Em 2011, o serviço de assistência técnica chegou a mais de 1,2 milhão de agricultores familiares brasileiros por meio de ações da Secretaria da Agricultura Familiar, com enfoque em inovação e extensão tecnológica. A secretaria aprofundou o trabalho de assistência técnica e extensão rural (ater) não só na produção, mas também na gestão dos empreendimentos, no acesso a mercados e para pessoas jurídicas da agricultura familiar, como as cooperativas.


Em busca da universalização dos serviços de ater no Brasil, a SAF/MDA atingiu o número de 632 instituições credenciadas, o dobro em relação ao ano passado. Isso significa que mais instituições no país estão aptas a prestarem serviço de assistência técnica e extensão rural a agricultores familiares e cooperativas. Essas entidades são credenciadas conforme a Lei de Ater, de 2010, que instituiu a Política Nacional de Ater (PNATER).

Os serviços de ater promovem o acesso dos agricultores familiares às políticas públicas oferecidas pelo Governo Federal, além de levarem conhecimento e inovação tecnológica para o campo. Também promovem as cadeias produtivas da agricultura familiar e da sociobiodiversidade e a articulação com a pesquisa agropecuária e o ensino formal, introduzindo alternativas tecnológicas e metodológicas adequadas à diversidade da agricultura familiar e da reforma agrária, desenvolvidas em parceiras - a exemplo da Embrapa, o CNPq e a Oepas.

Biodiesel

O Programa Nacional de Uso e Produção do Biodiesel (PNPB) fecha 2011 com números expressivos para a agricultura familiar. A estimativa é de que o ano termine com R$ 1,4 bilhão em faturamento da agricultura familiar em vendas de oleaginosas para as usinas de biodiesel. O valor representa um crescimento de 32% em relação ao ano de 2010 (com faturamento de R$ 1,058 bilhão). A aquisição de matéria prima do combustível (grãos e óleos) atingiu R$ 1,15 bilhão nos três primeiros trimestres deste ano.

Mercado institucional

Cerca de 204 mil agricultores familiares foram beneficiados com o Programa de Aquisição de Alimentos (PAA). Para este ano, o orçamento disponibilizado pelo Governo Federal para o PAA chegou a R$ 793 milhões, que corresponde a R$ 138 milhões a mais do que o disponibilizado em 2010. Neste final de 2011, cerca de 364 mil agricultores familiares participam do programa.

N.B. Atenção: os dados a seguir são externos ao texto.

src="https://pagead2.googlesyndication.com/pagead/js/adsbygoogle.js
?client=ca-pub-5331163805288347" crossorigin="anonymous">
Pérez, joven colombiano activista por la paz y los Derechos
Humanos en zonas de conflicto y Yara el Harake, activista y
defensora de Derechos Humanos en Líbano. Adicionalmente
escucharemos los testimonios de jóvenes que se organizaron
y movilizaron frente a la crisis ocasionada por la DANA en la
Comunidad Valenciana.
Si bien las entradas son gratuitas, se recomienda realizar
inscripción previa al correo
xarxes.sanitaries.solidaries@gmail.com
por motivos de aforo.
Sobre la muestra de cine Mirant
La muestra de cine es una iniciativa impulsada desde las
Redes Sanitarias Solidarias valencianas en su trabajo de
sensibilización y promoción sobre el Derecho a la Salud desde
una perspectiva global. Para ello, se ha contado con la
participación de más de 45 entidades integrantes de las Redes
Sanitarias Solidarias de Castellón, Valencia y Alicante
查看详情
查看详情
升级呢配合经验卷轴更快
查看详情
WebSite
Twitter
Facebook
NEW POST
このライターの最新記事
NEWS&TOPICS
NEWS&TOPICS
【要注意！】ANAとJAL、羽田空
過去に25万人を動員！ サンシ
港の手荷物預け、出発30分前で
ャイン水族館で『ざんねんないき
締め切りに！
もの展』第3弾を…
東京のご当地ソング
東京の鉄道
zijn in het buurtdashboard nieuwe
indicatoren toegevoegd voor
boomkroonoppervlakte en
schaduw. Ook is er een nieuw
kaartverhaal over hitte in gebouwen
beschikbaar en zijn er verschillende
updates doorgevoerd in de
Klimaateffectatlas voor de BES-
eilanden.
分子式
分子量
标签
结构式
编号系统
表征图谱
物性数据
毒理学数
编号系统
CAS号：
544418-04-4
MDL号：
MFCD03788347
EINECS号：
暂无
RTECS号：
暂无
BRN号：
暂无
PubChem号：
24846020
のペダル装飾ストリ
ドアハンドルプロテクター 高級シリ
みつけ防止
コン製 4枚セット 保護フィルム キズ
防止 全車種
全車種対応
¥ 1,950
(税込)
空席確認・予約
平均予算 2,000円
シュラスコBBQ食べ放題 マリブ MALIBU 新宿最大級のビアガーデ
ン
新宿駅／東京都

Em 2011, foram disponibilizados R$1 bilhão para a a aquisição de produtos da agricultura familiar para atender à alimentação escolar no âmbito do Programa Nacional de Alimentação Escolar (PNAE). Além disso, o Projeto Nutre consolidou suas ações na região Nordeste, com a metodologia de ATER que atua com as organizações econômicas da agricultura familiar e com os gestores dos municípios para garantir a execução da Lei da Alimentação Escolar. Este ano essa metodologia foi implantada nos estados do Pará, de São Paulo, do Rio de Janeiro e em Minas Gerais.

A Lei da Alimentação Escolar determina que no mínimo 30% dos recursos repassados pelo FNDE no âmbito do PNAE deverão ser utilizados na aquisição de gêneros alimentícios diretamente da agricultura familiar e do empreendedor familiar rural ou de suas organizações.